Supplied passage ::
Content starts
Susan Knoebel filed suit in Susan Knoebel v. Clark County Superior Court No. 1 and Clark County, Ind., No. 22A01-0808-CV-384, claiming the court and county owed her back pay once she stepped down from the chief probation officer position after a new judge took office in February 2007. She originally had her pay erroneously reduced to the minimum salary for a probation officer with just one year of experience; Knoebel had a master's degree and several years of experience. The Clark County Council adjusted her pay, relying on the 2007 Minimum Salary Schedule for Probation Officers adopted by the Judicial Conference of Indiana.

She filed suit in May 2007 seeking back pay, statutory damages, and attorney's fees for subtracting from her salary the additional amount allocated for chief probation officers after her demotion. Chief probation officers receive a salary increase of $7,500 in addition to the minimum salary based on years of experience and education.
Content ends
Written task 1 :: From the passage on the Knoebel back-pay suit, echo word for word the part that opens with the words containing "She filed suit" and closes with "experience and education.".
Written task 2 :: According to the passage on the Knoebel back-pay suit, what salary increase do chief probation officers receive?
Written task 3 :: Go on with the passage on the Knoebel back-pay suit, picking up after its last sentence.

Provided material ::
Content starts
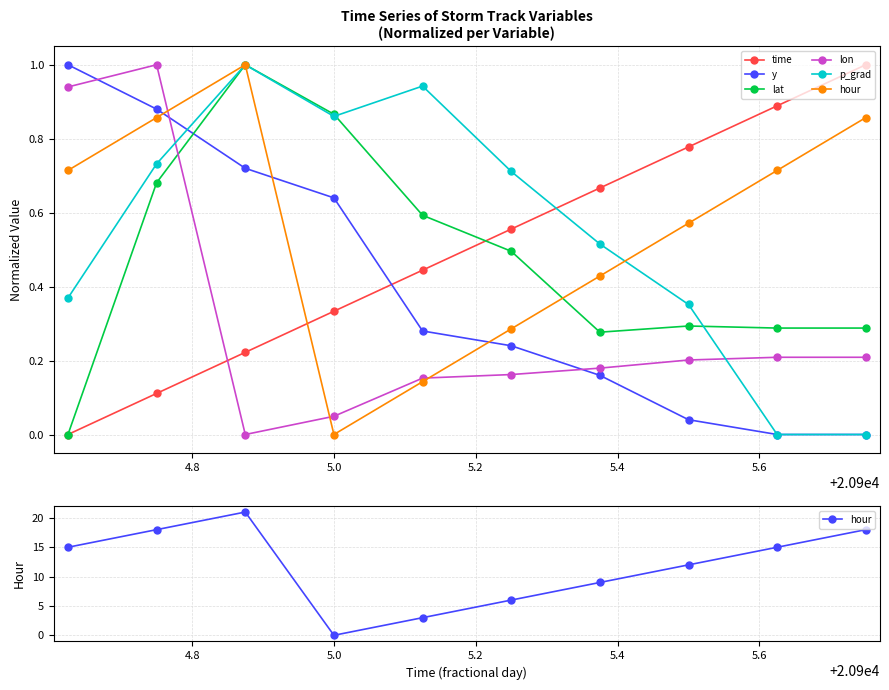

Is the value of y at 5.6 greater than the value of time at 7?

No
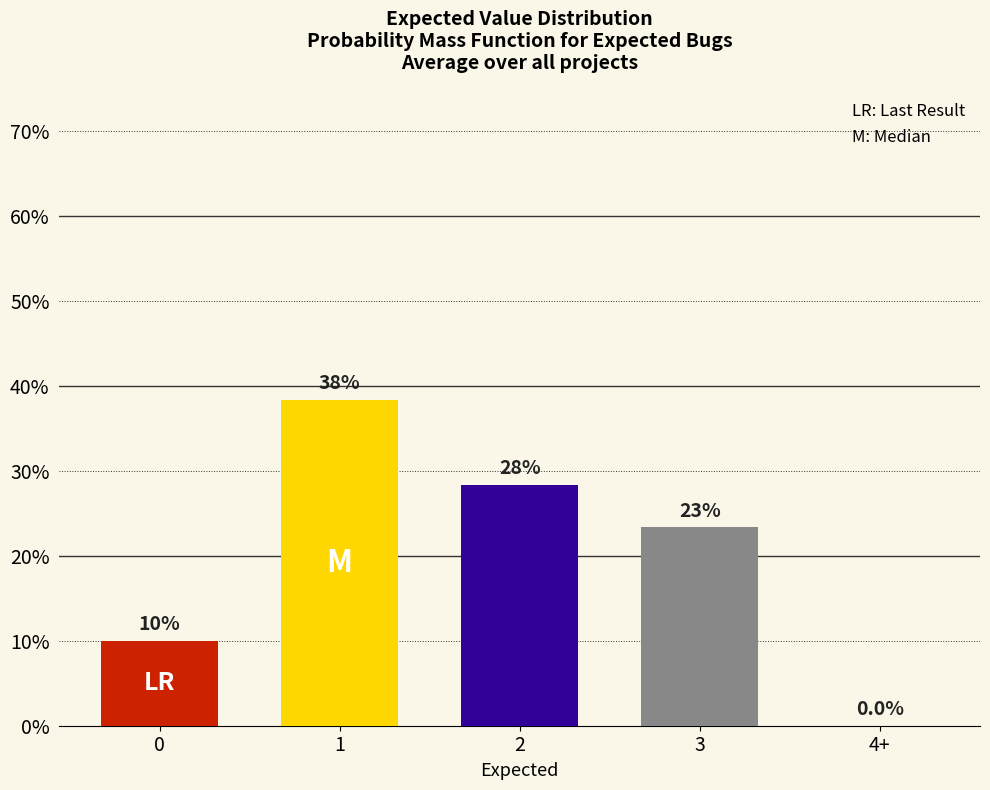

What is the average value?

20.0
Content ends
Task result 1 ::
She filed suit in May 2007 seeking back pay, statutory damages, and attorney's fees for subtracting from her salary the additional amount allocated for chief probation officers after her demotion. Chief probation officers receive a salary increase of $7,500 in addition to the minimum salary based on years of experience and education.

Task result 2 :: $7,500 in addition to the minimum salary based on years of experience and education.

Task result 3 ::
Knoebel argued that the salary schedule states departments shall not reduce the salaries of probation officers who are paid above the minimum salary schedule. The Court of Appeals rejected her argument because the salary increase is in addition to the minimum salary, mandatory, and therefore increases the minimum salary for chief probation officers. When she received her salary for being the chief probation officer, she received the minimum salary for someone with her education and experience and never received a salary above the minimum salary schedule, wrote Judge Edward Najam. Because she was never paid above the minimum salary schedule, the court and county didn't err in reducing her salary once she was no longer the chief probation officer.

The Court of Appeals also ruled that Knoebel properly named the Superior Court and Clark County as parties in her action for back pay. Any order she obtained that didn't compel both the court to fix and the county to pay her alleged erroneous salary would provide an absence of relief to her, contrary to Indiana Trial Rule 19(A)(1), wrote Judge Najam.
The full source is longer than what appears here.